(PROBLEM) Can you put every line of the data below into a Markdown table with the columns "Row" and "Text," numbering the rows, skipping blank lines, and leaving the pictures out?

[Recorded data]
· · · · ·
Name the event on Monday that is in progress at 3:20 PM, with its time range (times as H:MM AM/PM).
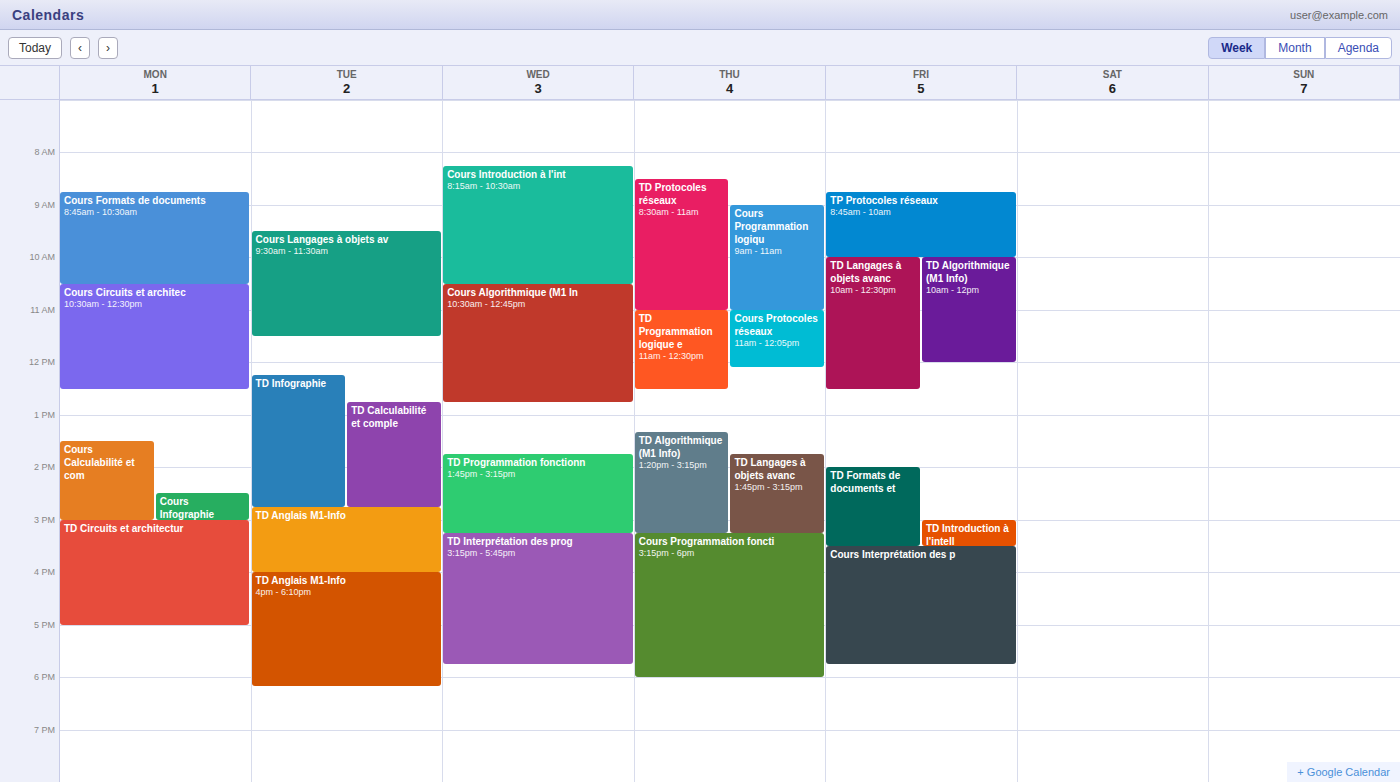
"TD Circuits et architectur", 3:00 PM to 5:00 PM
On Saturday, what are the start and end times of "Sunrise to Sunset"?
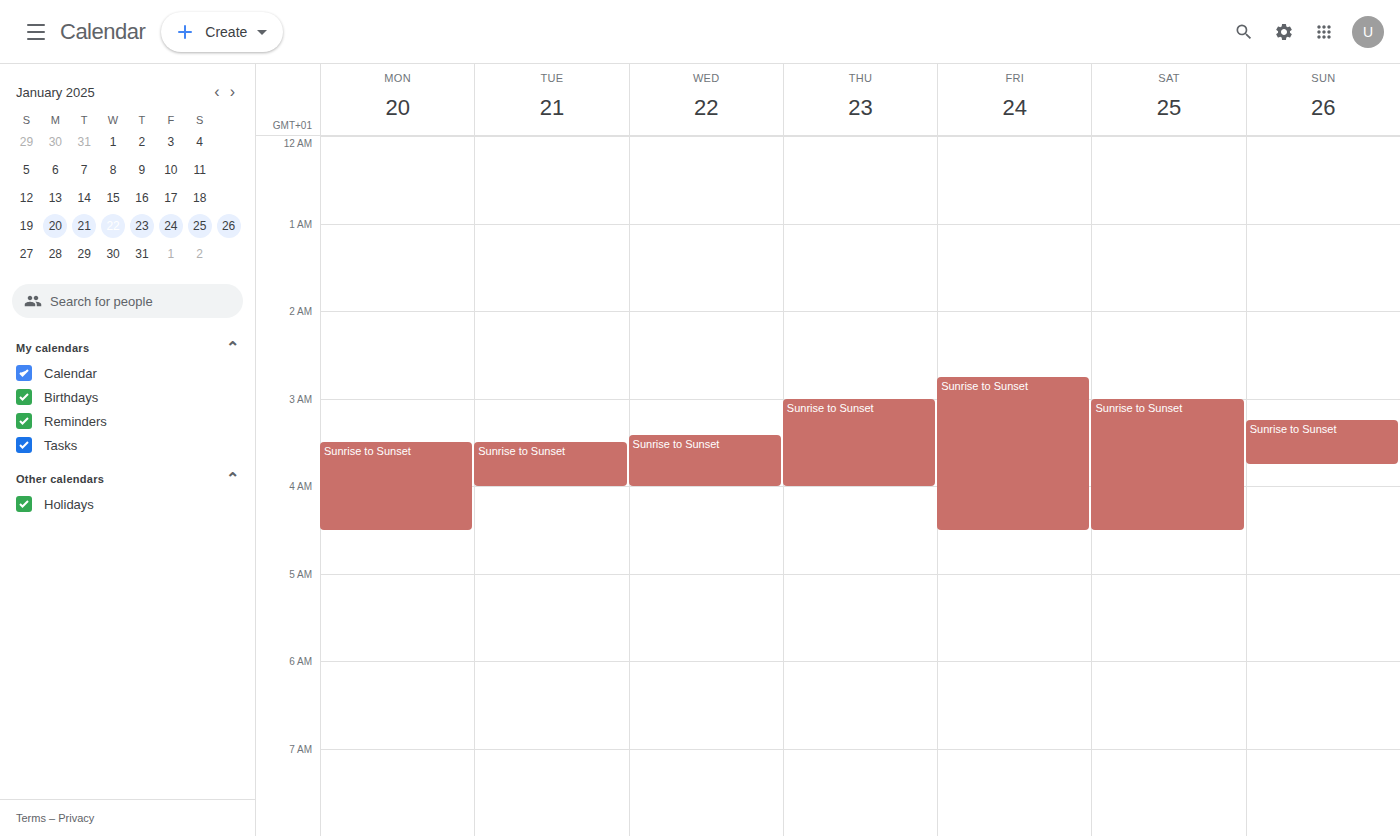
3:00 AM to 4:30 AM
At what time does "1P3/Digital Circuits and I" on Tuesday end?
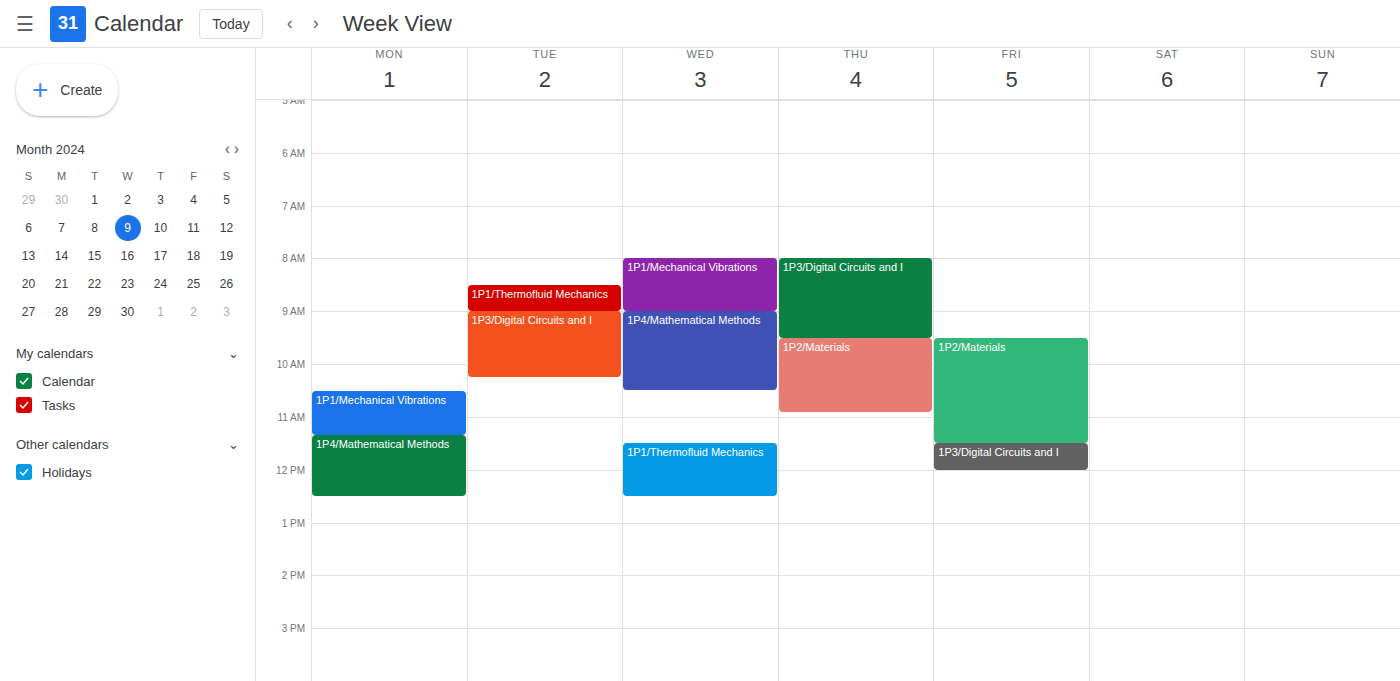
10:15 AM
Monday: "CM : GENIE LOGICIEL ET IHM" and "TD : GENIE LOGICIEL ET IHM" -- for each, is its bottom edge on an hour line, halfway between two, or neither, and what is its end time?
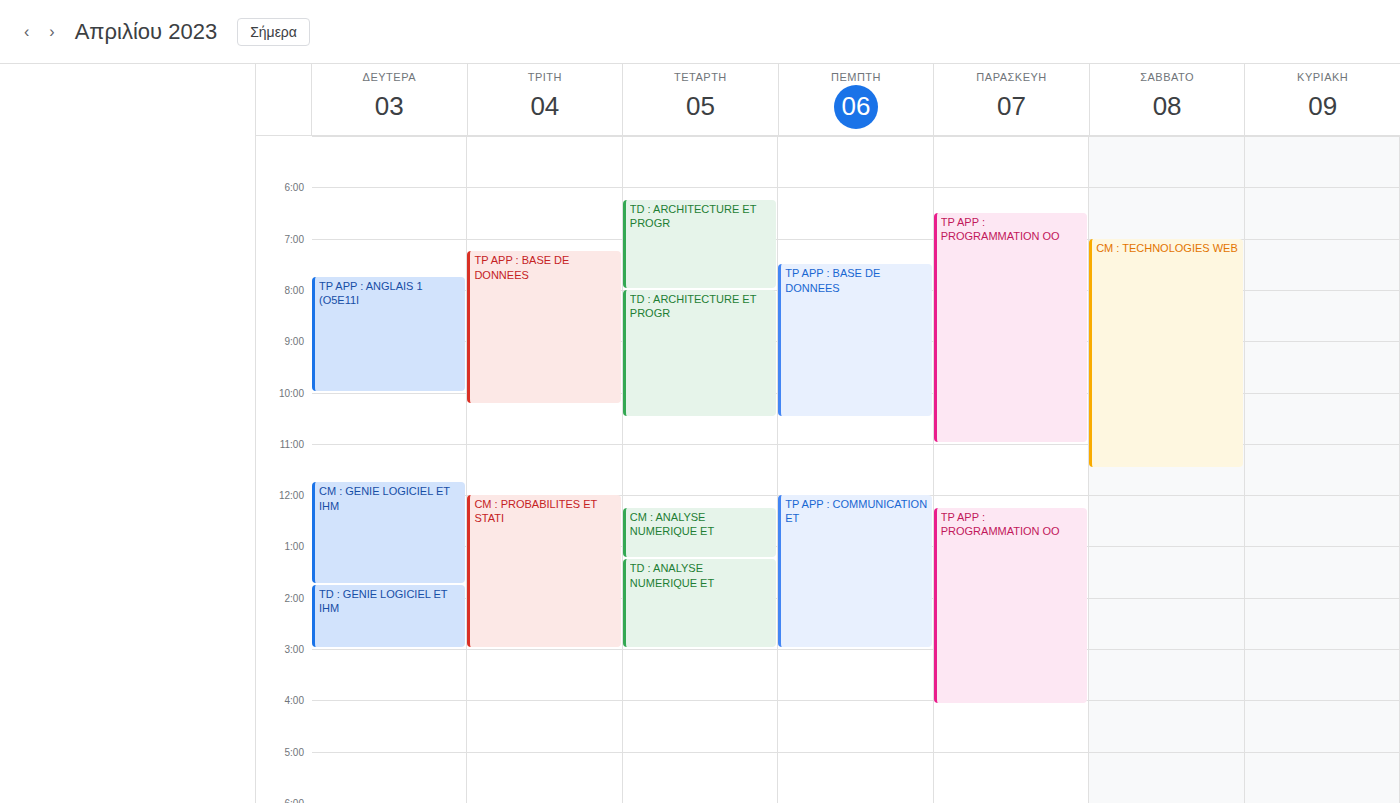
"CM : GENIE LOGICIEL ET IHM": 1:45 PM, neither: three quarters of the way from the 1 PM line to the 2 PM line. "TD : GENIE LOGICIEL ET IHM": 3:00 PM, exactly on the 3 PM line.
· · · · ·
(THE ANSWER)
| Row | Text |
|---|---|
| 1 | Name the event on Monday that is in progress at 3:20 PM, with its time range (times as H:MM AM/PM). |
| 2 | "TD Circuits et architectur", 3:00 PM to 5:00 PM |
| 3 | On Saturday, what are the start and end times of "Sunrise to Sunset"? |
| 4 | 3:00 AM to 4:30 AM |
| 5 | At what time does "1P3/Digital Circuits and I" on Tuesday end? |
| 6 | 10:15 AM |
| 7 | Monday: "CM : GENIE LOGICIEL ET IHM" and "TD : GENIE LOGICIEL ET IHM" -- for each, is its bottom edge on an hour line, halfway between two, or neither, and what is its end time? |
| 8 | "CM : GENIE LOGICIEL ET IHM": 1:45 PM, neither: three quarters of the way from the 1 PM line to the 2 PM line. "TD : GENIE LOGICIEL ET IHM": 3:00 PM, exactly on the 3 PM line. |